Winkler Prins

Anthony Winkler Prins (1870)

Gepubliceerd op 08-08-2018

Langbein (August Friedrich Ernst)

betekenis & definitie

Langbein, bekend door zijne luimige gedichten en door zijne romans en verhalen, werd geboren te Radeberg bij Dresden den 6den September 1757, en bezocht in 1772 de vorstelijke school te Meiszen en in 1777 de universiteit te Leipzig, waar hij in de regten studeerde. In 1781 werd hij actuarius bij de regtbank te Hain en ging in 1785 naar Dresden, waar hij eerst als pleitbezorger optrad, maar na verloop van een paar jaren eene betrekking verkreeg bij het geheim archief. Daar hij geen uitzigt had op bevordering, nam hij na verloop van 12 jaren zijn ontslag en ging in 1800 naar Berlijn, waar hij in 1820 belast werd met de censuur op het gebied der fraaije letteren. Hij overleed aldaar den 2den Januarij 1835.

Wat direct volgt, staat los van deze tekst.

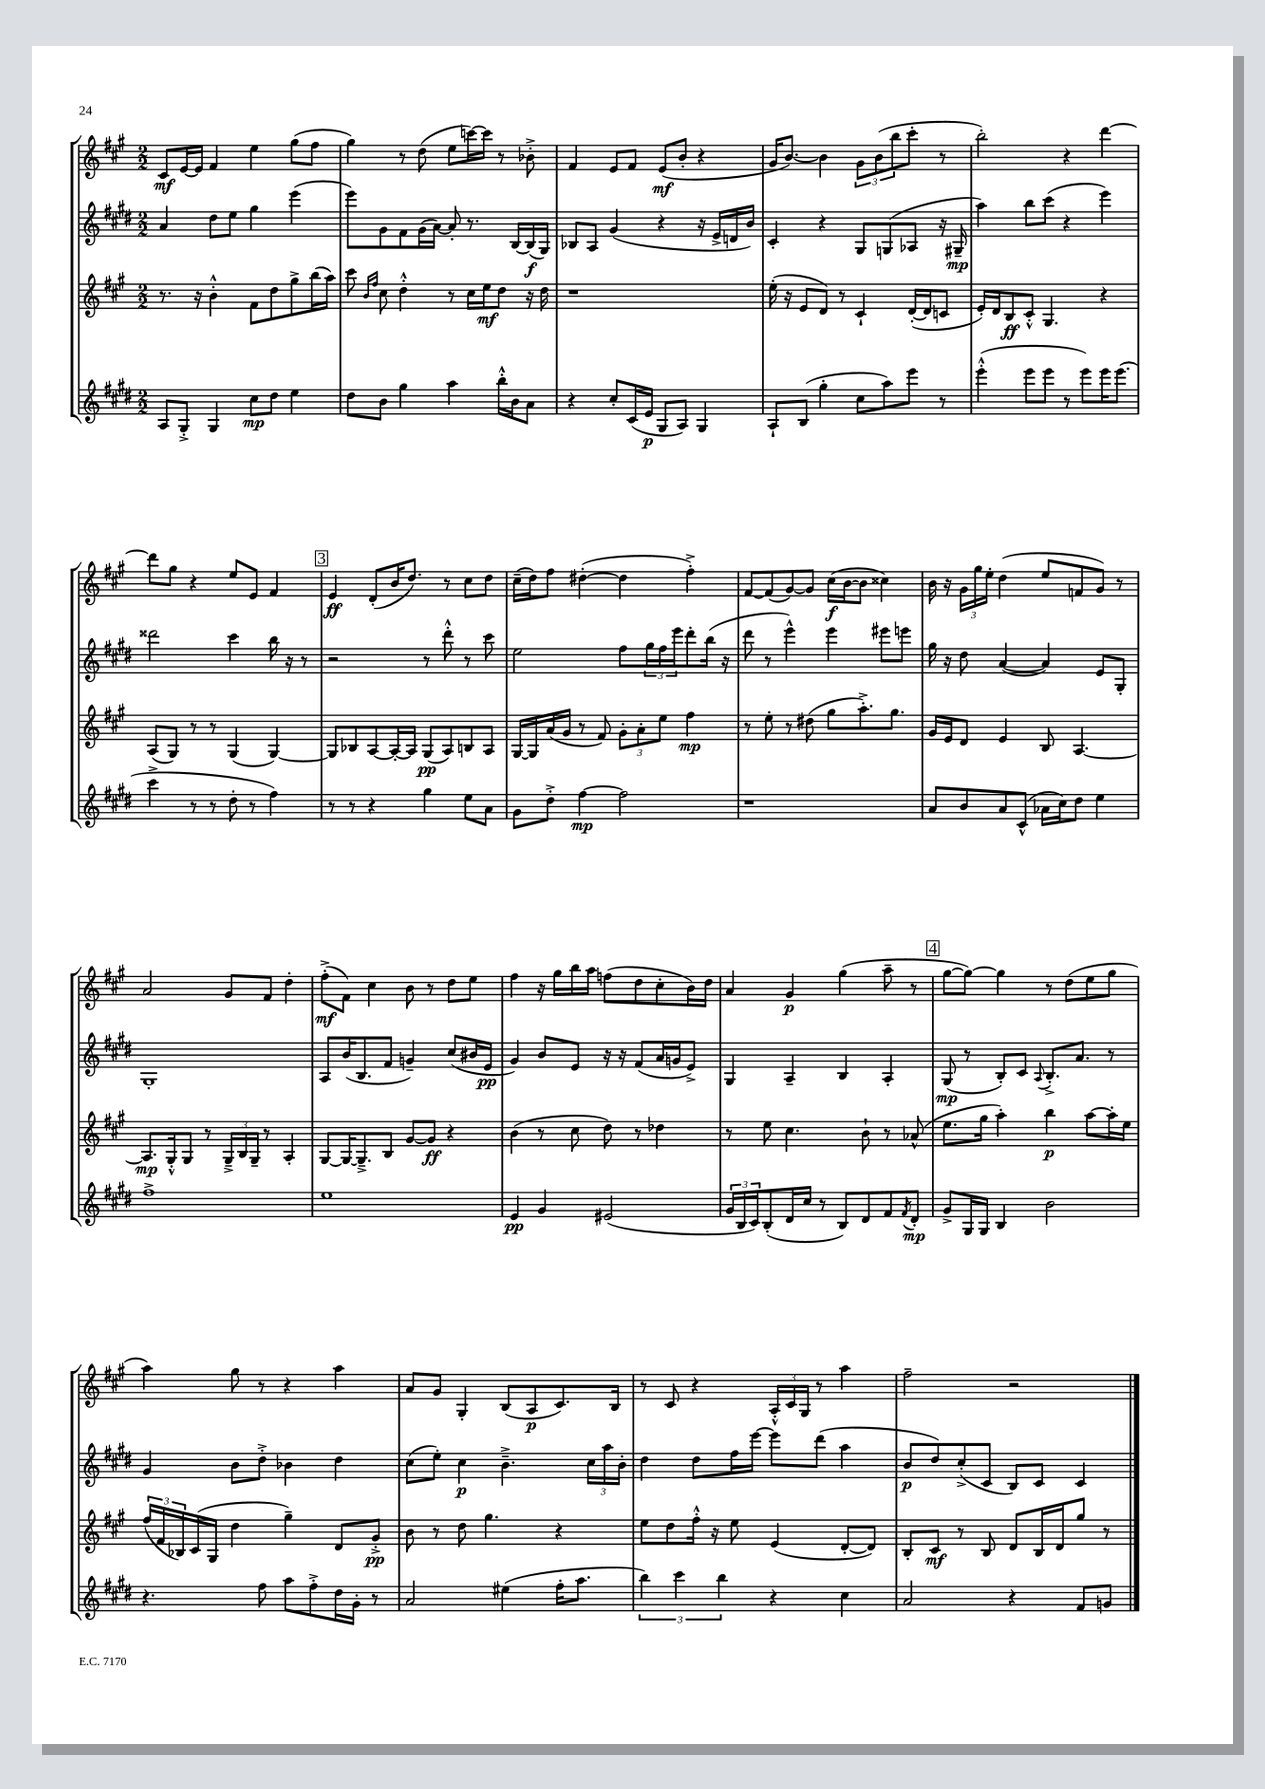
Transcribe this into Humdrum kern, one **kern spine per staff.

**kern	**dynam	**kern	**dynam	**kern	**dynam	**kern	**dynam
*part4	*part4	*part3	*part3	*part2	*part2	*part1	*part1
*staff4	*staff4	*staff3	*staff3	*staff2	*staff2	*staff1	*staff1
*clefG2	*	*clefG2	*	*clefG2	*	*clefG2	*
*k[f#c#g#d#]	*	*k[f#c#g#]	*	*k[f#c#g#d#]	*	*k[f#c#g#]	*
*M2/2	*	*M2/2	*	*M2/2	*	*M2/2	*
=14	=14	=14	=14	=14	=14	=14	=14
8A/L	.	8.r	.	4a/	.	8c#/L	mf
8G#'^/J	.	.	.	.	.	[16e/L	.
.	.	16r	.	.	.	16e/JJ]	.
4G#/	.	4b'^^\	.	8dd#\L	.	4f#/	.
.	.	.	.	8ee\J	.	.	.
8cc#\L	mp	8f#\L	.	4gg#\	.	4ee\	.
8dd#\J	.	8dd\	.	.	.	.	.
4ee\	.	8gg#^\	.	(4eee\	.	(8gg#\L	.
.	.	(16bb\L	.	.	.	8ff#\J	.
.	.	16aa\JJ)	.	.	.	.	.
=15	=15	=15	=15	=15	=15	=15	=15
8dd#\L	.	8ccc#\	.	8eee\L)	.	4gg#\)	.
.	.	16qqb/LL	.	.	.	.	.
.	.	16qqff#/JJ	.	.	.	.	.
8b\J	.	8cc#\	.	8g#\	.	.	.
4gg#\	.	4dd'^^\	.	8f#\	.	8r	.
.	.	.	.	(16g#\L	.	(8dd\	.
.	.	.	.	[16a\JJ)	.	.	.
4aa\	.	8r	.	8a'/]	.	8ee\L	.
.	.	16cc#\LL	.	8.r	.	[16cccn\L)	.
.	.	16ee\J	mf	.	.	16ccc\JJ]	.
16bb'^^\LL	.	8dd\J	.	.	.	8r	.
16b\J	.	.	.	[16B/LL	.	.	.
8a\J	.	16r	.	(16B/]	f	8b-X'^\	.
.	.	16dd\	.	16G#/JJ)	.	.	.
=16	=16	=16	=16	=16	=16	=16	=16
4r	.	1r	.	8B-X/L	.	4f#/	.
.	.	.	.	8A/J	.	.	.
8cc#'/L	.	.	.	(4g#/	.	8e/L	.
(16c#/L	.	.	.	.	.	8f#/J	.
16e/JJ	p	.	.	.	.	.	.
8G#/L	.	.	.	4r	.	(8e/L	mf
8A/J)	.	.	.	.	.	8b'/J	.
4G#/	.	.	.	16r	.	4r	.
.	.	.	.	16e^/LL	.	.	.
.	.	.	.	16dn/	.	.	.
.	.	.	.	16b/JJ)	.	.	.
=17	=17	=17	=17	=17	=17	=17	=17
8A`/L	.	(16ee'\	.	4c#'/	.	16g#/KL	.
.	.	16r	.	.	.	[8.b/J)	.
(8B/J	.	8e/L	.	.	.	.	.
4gg#'\	.	8d/J)	.	4r	.	4b\]	.
.	.	8r	.	.	.	.	.
8cc#\L	.	4c#`/	.	8G#/L	.	12g#\L	.
.	.	.	.	.	.	(12b\	.
8aa\)	.	.	.	(8Gn/	.	.	.
.	.	.	.	.	.	12bb\	.
8eee\J	.	([16d'/LL	.	8A-X/J	.	8ccc#'\J	.
.	.	16d/J]	.	.	.	.	.
8r	.	8cn/J	.	16r	.	8r	.
.	.	.	.	16G#X~/	mp	.	.
=18	=18	=18	=18	=18	=18	=18	=18
(4eee'^^\	.	16e'/LL)	.	4aa\)	.	2bb'\)	.
.	.	16d/J	.	.	.	.	.
.	.	8B/	ff	.	.	.	.
8eee\L	.	8c#'^^/J	.	8bb\L	.	.	.
8eee\J	.	4.G#/	.	(8ccc#\J	.	.	.
8r	.	.	.	4r	.	4r	.
8eee\L)	.	.	.	.	.	.	.
16eee\K	.	4r	.	4eee\)	.	[4ddd\	.
(8.eee\J	.	.	.	.	.	.	.
!!LO:LB:g=z
=19	=19	=19	=19	=19	=19	=19	=19
4ccc#^\	.	(8A/L	.	2ddd##X\	.	8ddd\L]	.
.	.	8G#/J)	.	.	.	8gg#\J	.
8r	.	8r	.	.	.	4r	.
8r	.	8r	.	.	.	.	.
8dd#'\	.	(4G#/	.	4ccc#\	.	8ee/L	.
8r	.	.	.	.	.	8e/J	.
4ff#\)	.	[4G#/)	.	16bb\	.	4f#/	.
.	.	.	.	16r	.	.	.
.	.	.	.	8r	.	.	.
!!LO:REH:place=s1:t=3
=20	=20	=20	=20	=20	=20	=20	=20
8r	.	8G#/L]	.	2r	.	4e/	ff
8r	.	8B-X/	.	.	.	.	.
4r	.	[8A/	.	.	.	(8d'/L	.
.	.	16A'/L_	.	.	.	16b/K	.
.	.	16A/JJ]	.	.	.	8.dd/J)	.
4gg#\	.	(8G#/L	pp	8r	.	.	.
.	.	8A/)	.	8ddd#'^^\	.	8r	.
8ee\L	.	8Bn/	.	8r	.	8cc#\L	.
8a\J	.	8A/J	.	8ccc#\	.	8dd\J	.
=21	=21	=21	=21	=21	=21	=21	=21
8g#\L	.	[16G#/LL	.	2ee\	.	(16cc#~\LL	.
.	.	16G#/]	.	.	.	16dd\J)	.
8dd#'^\J	.	(16a/	.	.	.	8ff#\J	.
.	.	16g#/JJ	.	.	.	.	.
[4ff#\	mp	8r	.	.	.	([4dd#X'\	.
.	.	8f#/)	.	.	.	.	.
2ff#\]	.	12g#'\L	.	8ff#\L	.	4dd#\]	.
.	.	12a'\	.	.	.	.	.
.	.	.	.	24gg#\L	.	.	.
.	.	12ee\J	.	24ff#\	.	.	.
.	.	.	.	24eee\J	.	.	.
.	.	4ff#\	mp	8ddd#'\	.	4ff#'^\)	.
.	.	.	.	(16bb\Jk	.	.	.
.	.	.	.	16r	.	.	.
=22	=22	=22	=22	=22	=22	=22	=22
1r	.	8r	.	8ddd#\	.	[8f#/L	.
.	.	8ee'\	.	8r	.	(8f#/]	.
.	.	8r	.	4eee^^\)	.	[8g#/)	.
.	.	(8dd#X\	.	.	.	8g#/J]	.
.	.	8gg#\L	.	4eee\	.	(16cc#\LL	f
.	.	.	.	.	.	[16b\J	.
.	.	8.aa'^\)	.	.	.	8b\J]	.
.	.	.	.	8eee#X\L	.	4cc##X\)	.
.	.	8.gg#\J	.	.	.	.	.
.	.	.	.	8eeen\J	.	.	.
=23	=23	=23	=23	=23	=23	=23	=23
8a/L	.	16g#/LL	.	16gg#\	.	16b\	.
.	.	16e/J	.	16r	.	16r	.
8b/	.	8d/J	.	8dd#\	.	24g#\LL	.
.	.	.	.	.	.	24gg#\	.
.	.	.	.	.	.	24ee'\JJ	.
8a/	.	4e/	.	([4a/	.	(4dd\	.
(8c#^^/J	.	.	.	.	.	.	.
16a-X\LL	.	8B/	.	4a/])	.	8ee/L	.
16cc#\J)	.	.	.	.	.	.	.
8dd#\J	.	[4.A/	.	.	.	8fn/	.
4ee\	.	.	.	8e/L	.	8g#/J)	.
.	.	.	.	8G#'/J	.	8r	.
!!LO:LB:g=z
=24	=24	=24	=24	=24	=24	=24	=24
1ff#^	.	8.A/L]	mp	1G#'	.	2a/	.
.	.	16G#'^^/k	.	.	.	.	.
.	.	8G#/J	.	.	.	.	.
.	.	8r	.	.	.	.	.
.	.	24G#~^/LL	.	.	.	8g#/L	.
.	.	24B/	.	.	.	.	.
.	.	24G#~/JJ	.	.	.	.	.
.	.	8r	.	.	.	8f#/J	.
.	.	4A'/	.	.	.	4dd'\	.
=25	=25	=25	=25	=25	=25	=25	=25
1ee	.	[8G#/L	.	8A/L	.	(8ff#'^\L	mf
.	.	16G#/K_	.	(16b/K	.	8f#\J)	.
.	.	8.G#~^/]	.	8.B/	.	.	.
.	.	.	.	.	.	4cc#\	.
.	.	8B/J	.	8f#/J	.	.	.
.	.	[8g#/L	.	4gn~/)	.	8b\	.
.	.	8g#/J]	ff	.	.	8r	.
.	.	4r	.	(8cc#/L	.	8dd\L	.
.	.	.	.	16b#X/L	.	8ee\J	.
.	.	.	.	16e/JJ	pp	.	.
=26	=26	=26	=26	=26	=26	=26	=26
4e/	pp	(4b\	.	4g#/)	.	4ff#\	.
4g#/	.	8r	.	8b/L	.	16r	.
.	.	.	.	.	.	16gg#\LL	.
.	.	8cc#\	.	8e/J	.	16bb\	.
.	.	.	.	.	.	16aa\JJ	.
(2e#X/	.	8dd\)	.	16r	.	(8ffn\L	.
.	.	.	.	16r	.	.	.
.	.	8r	.	(8f#/L	.	8dd\	.
.	.	4dd-X\	.	16a/L	.	8cc#'\	.
.	.	.	.	16gn/J	.	.	.
.	.	.	.	8e^/J)	.	16b\L)	.
.	.	.	.	.	.	16dd\JJ	.
=27	=27	=27	=27	=27	=27	=27	=27
24g#/LL	.	8r	.	4G#/	.	4a/	.
24B/	.	.	.	.	.	.	.
24c#/J)	.	.	.	.	.	.	.
(8B'/	.	8ee\	.	.	.	.	.
16d#/L	.	4.cc#\	.	4A~/	.	4g#/	p
16cc#/JJ	.	.	.	.	.	.	.
8r	.	.	.	.	.	.	.
8B/L)	.	.	.	4B/	.	(4gg#\	.
8d#/	.	8b`\	.	.	.	.	.
8f#/	.	8r	.	4A'/	.	8aa~\	.
8qf#/	.	.	.	.	.	.	.
8d#'/J	mp	(8a-X^^/	.	.	.	8r	.
!!LO:REH:place=s1:t=4
=28	=28	=28	=28	=28	=28	=28	=28
8g#^/L	.	8.ee\L	.	(8G#/	mp	[8gg#\L	.
16G#/L	.	.	.	8r	.	8gg#\J_)	.
16G#/JJ	.	16gg#\Jk	.	.	.	.	.
4B/	.	4aa'\)	.	8B'/L)	.	4gg#\]	.
.	.	.	.	8c#/J	.	.	.
.	.	.	.	8qqA/	.	.	.
2b\	.	4bb\	p	8.B'^/L	.	8r	.
.	.	.	.	.	.	(8dd\L	.
.	.	.	.	8.a/J	.	.	.
.	.	[8aa\L	.	.	.	8ee\	.
.	.	16aa'\L]	.	8r	.	8gg#\J	.
.	.	16ee\JJ	.	.	.	.	.
!!LO:LB:g=z
=29	=29	=29	=29	=29	=29	=29	=29
4.r	.	(24ff#/LL	.	4g#/	.	4aa\)	.
.	.	24f#/	.	.	.	.	.
.	.	24B-X/)	.	.	.	.	.
.	.	(16c#/	.	.	.	.	.
.	.	16G#/JJ	.	.	.	.	.
.	.	4dd\	.	8b\L	.	8gg#\	.
8ff#\	.	.	.	8dd#'^\J	.	8r	.
8aa\L	.	4gg#~\)	.	4b-X\	.	4r	.
8ff#'^\	.	.	.	.	.	.	.
16dd#\L	.	8d/L	.	4dd#\	.	4aa\	.
16g#'\JJ	.	.	.	.	.	.	.
8r	.	8g#'^/J	pp	.	.	.	.
=30	=30	=30	=30	=30	=30	=30	=30
2a/	.	8b\	.	(8cc#\L	.	8a/L	.
.	.	8r	.	8ee'\J)	.	8g#/J	.
.	.	8dd\	.	4cc#\	p	4G#'/	.
.	.	4.gg#\	.	.	.	.	.
(4ee#X\	.	.	.	4.b~^\	.	(8B/L	.
.	.	.	.	.	.	8A/	p
16ff#'\KL	.	4r	.	.	.	8.c#/)	.
8.aa\J	.	.	.	.	.	.	.
.	.	.	.	24cc#\LL	.	.	.
.	.	.	.	24aa\	.	.	.
.	.	.	.	.	.	16B/Jk	.
.	.	.	.	24b'\JJ	.	.	.
=31	=31	=31	=31	=31	=31	=31	=31
6bb\)	.	8ee\L	.	4dd#\	.	8r	.
.	.	8dd\	.	.	.	8c#/	.
6ccc#\	.	.	.	.	.	.	.
.	.	16ff#'^^\Jk	.	8dd#\L	.	4r	.
.	.	16r	.	.	.	.	.
6bb\	.	.	.	.	.	.	.
.	.	8ee\	.	16ff#\L	.	.	.
.	.	.	.	[16eee\JJ	.	.	.
4r	.	(4e/	.	8eee\L]	.	24A'^^/LL	.
.	.	.	.	.	.	24c#/	.
.	.	.	.	.	.	24G#/JJ	.
.	.	.	.	(8ddd#\J	.	8r	.
4cc#\	.	[8d'/L	.	4aa\	.	4aa\	.
.	.	8d/J])	.	.	.	.	.
=32	=32	=32	=32	=32	=32	=32	=32
2a/	.	8B'/L	.	8b/L	p	2ff#~\	.
.	.	8c#/J	mf	8dd#/)	.	.	.
.	.	8r	.	(8cc#'^/	.	.	.
.	.	8B/	.	8c#/J	.	.	.
4r	.	8d/L	.	8B/L)	.	2r	.
.	.	16B/L	.	8c#/J	.	.	.
.	.	16d/J	.	.	.	.	.
8f#/L	.	8gg#/J	.	4c#/	.	.	.
8gn/J	.	8r	.	.	.	.	.
==	==	==	==	==	==	==	==
*-	*-	*-	*-	*-	*-	*-	*-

Onder zijne gedichten onderscheiden zich vooral zijne kleine dichterlijke verhalen in den vorm van balladen. Zijne versificatie is vloeijend en zijne vrolijke luim onuitputtelijk. Ook zijne romans en verhalen ademen dien opgeruimden geest en genoten veel bijval, zoodat zij talrijke navolgers vonden, die zelfs van zijn naam gebruik maakten. Tot zijne geschriften behooren: „Gedichte (1788, laatste druk 1820)”, — „Neuere Gedichte (1812 en 1823 , 2 dln)”, — „Schwänke (1792, 2 dln; 3de druk 1816)”, — „Feierabende (1793—1794, 3 dln)”, — „Talismane gegen die Langeweile (1801—1802, 3 dln)”, — „Der graue König, ein novantiker Roman (1802)”, — „Neue Schriften (1804 , 2 dln)”, — „Novellen (1804)”, — „Der Ritter der Wahrheit (1805, 2 dln)”, — „Thomas Kellerwurm (1806)”, — „Zeitschwingen (1807)”, — Franz und Rosalie oder der Krämertwist (1808) ”, — „Der Sonderling und seine Söhne (1809) ”, — „Der Bräutigam ohne Braut (1810)”, — „Kleine Romane und Erzählungen (1812— 1814, 2 dln)”, — „Jocus (1813)”, — „Unterhaltungen für müszige Stunden (1815)”, — „Magister Zimpel’s Brautfahrt und andere scherzhafte Erzählungen (1820)”, — „Deutscher Liederkranz (1820 en 1830)’,’, — „Märchen und Erzählungen (1821)”, — „Ganymeda (1823 en 1820, 2 dln)”, — „Jocus und Phantasus (1824)”, — „Vacuna”, — en „Herbstrosen (1829)”. Zijne „Sämmtliche Schriften” verschenen in 1835—1837 in 31 deelen, en zijne „Sämmtliche Gedichten” in 1854 in 4 deelen.